A noteworthy RS in the Global context has been the UK’s Financial Conduct Authority (FCA) which has accepted 89 firms since its launch in 2016. It was one of the early propagators to lead the efforts for GFIN and a global regulatory sandbox. Global Financial Innovation Network (GFIN) is a network of 11 financial regulators mostly of developed countries and related organizations. The objective of GFIN is to establish a network of regulators, to frame joint policy and enable regulator collaboration as well as facilitate cross border testing for projects with an international market in view.

Final framework for RS

RBI introduced final framework[2] for the RS on August 13, 2019 which is almost on the same lines as the Proposal as mentioned above. However the RBI has relaxed the minimum capital requirement to Rs 25 lakhs in place of Rs. 50 lakhs as required under the draft framework with a view to expand the scope of eligible entities.

SEBI’s framework for RS

In May 2019, SEBI also came up with a discussion paper on RS for entities registered with SEBI under section 12 of SEBI Act.

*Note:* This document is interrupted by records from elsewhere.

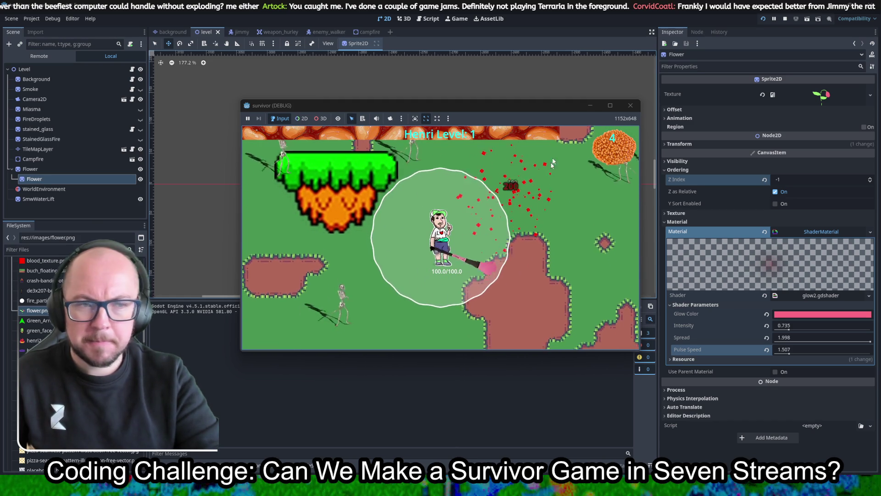
{"action": "left_click_drag", "start_coordinate": [635, 106], "coordinate": [632, 110]}
{"action": "left_click", "coordinate": [623, 109]}
{"action": "scroll", "coordinate": [588, 202], "scroll_direction": "down", "scroll_amount": 8}
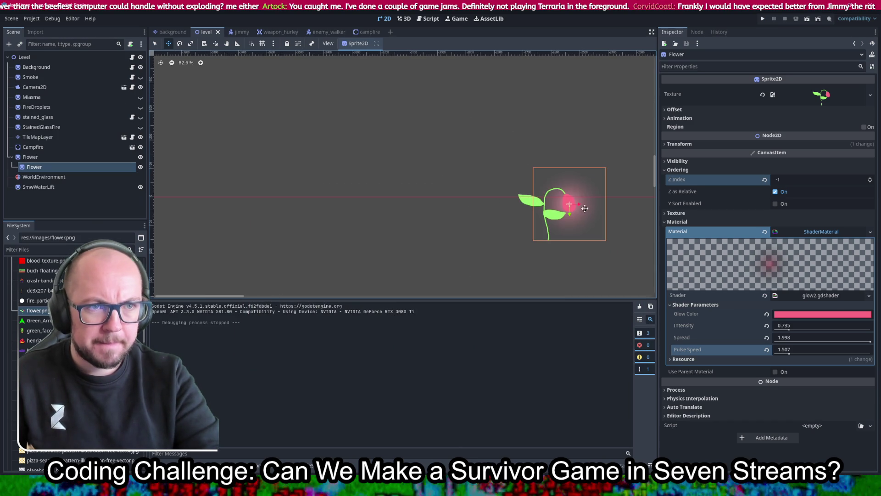
Move the parent Flower to (-937, 231), just left of the campfire
{"action": "scroll", "coordinate": [408, 114], "scroll_direction": "down", "scroll_amount": 8}
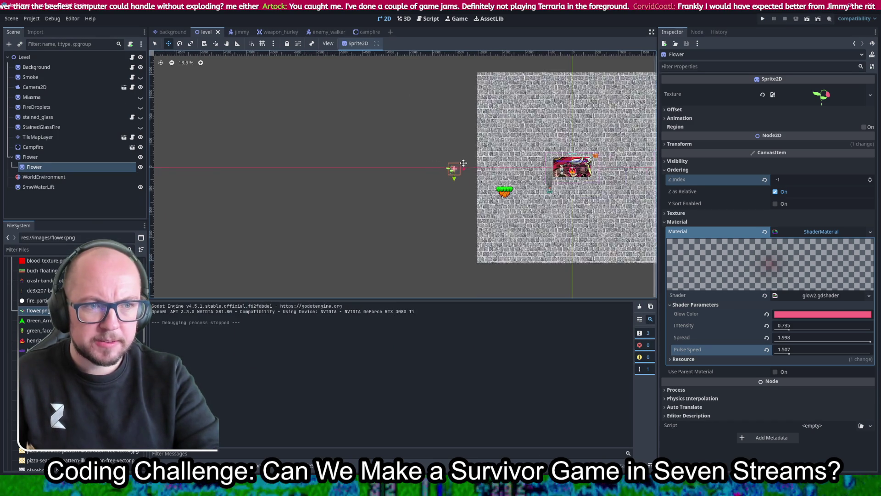
{"action": "left_click_drag", "start_coordinate": [430, 141], "coordinate": [444, 142]}
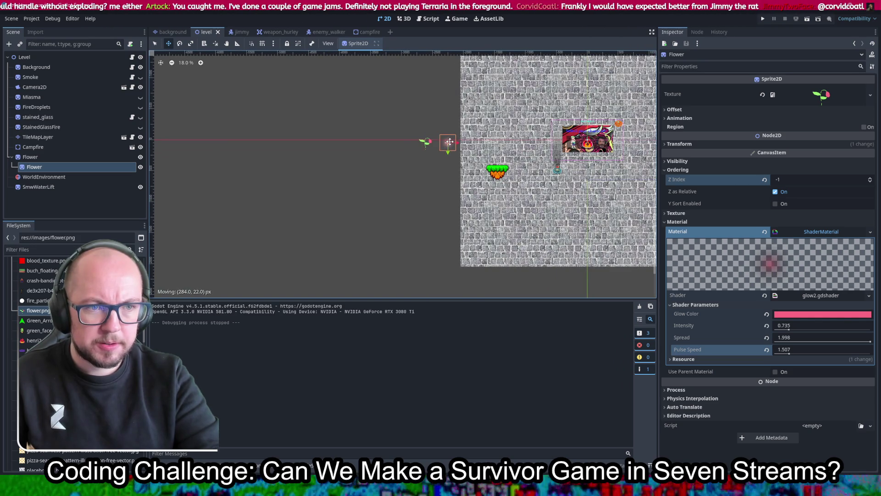
{"action": "key", "text": "ctrl+z"}
{"action": "left_click", "coordinate": [70, 159]}
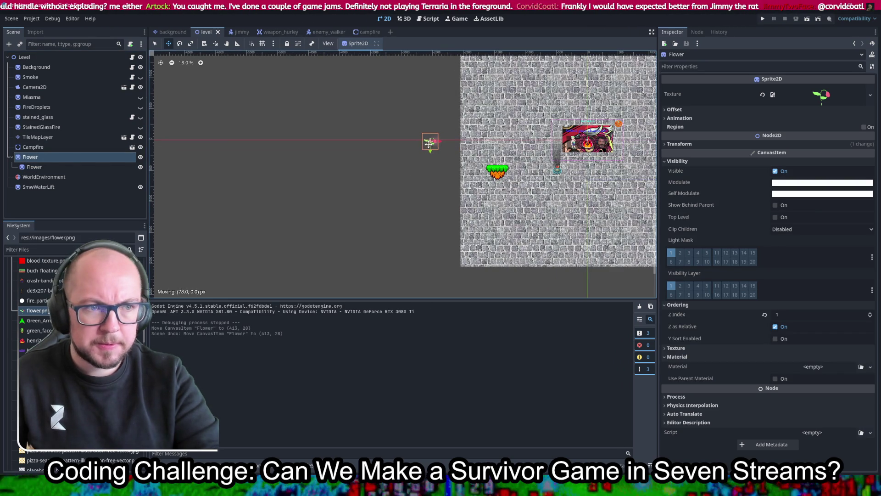
{"action": "left_click_drag", "start_coordinate": [528, 158], "coordinate": [532, 158]}
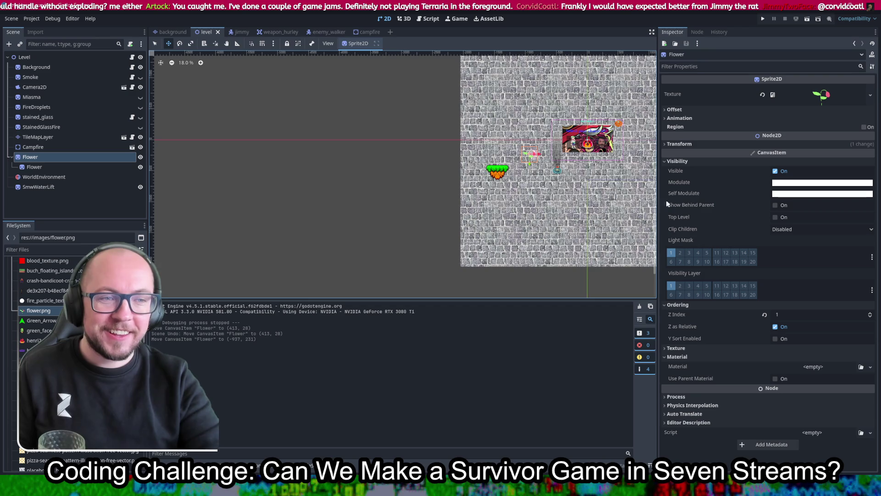
Make the Smoke layer visible again and save and run the game
{"action": "scroll", "coordinate": [564, 169], "scroll_direction": "up", "scroll_amount": 8}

The framework was later on finalised in a board meeting of SEBI held in 2020. In line with the finalised framework, various SEBI regulations have also been amended to include a new chapter, allowing case-to-case based exemptions to entities operating in RS.

The SEBI framework is slightly different from the one prescribed by the RBI. SEBI has kept an open window for accepting applications under the RS framework, while the RBI will accept applications under theme-based cohorts. Further, RBI allows entities registered with it as well as other start-ups to apply for entry into RS. However, for the time being, SEBI has allowed only the entities registered under section 12 of SEBI Act to apply. Intermediaries that are registered under section 12 of SEBI Act are as follows:

  • stock broker
  • sub-broker
  • share transfer agent
  • banker to an issue
  • trustee of trust deed
  • registrar to an issue
  • merchant banker
  • underwriter
  • portfolio manager
  • investment adviser
  • depository
  • depository participant
  • custodian of securities
  • credit rating agencies
  • any other intermediary associated with the securities market

In the due course of time, SEBI may allow applications by other entities not registered with it.

Conclusion

Regulatory sandboxes were introduced with a motive to enhance the outreach and quality of FinTech services in the market and promote evolution of FinTech sector. Despite certain limitations, which can be overcome by using transparent procedures, developing well-defined principles and prescribing clear entry and exit criteria, the proposal is a promising one. It strives to strike a balance between financial stability and consumer protection along with beneficial innovation. It Is also likely to develop a market which supports a regulated environment for learning by doing in the scenario of emerging technologies.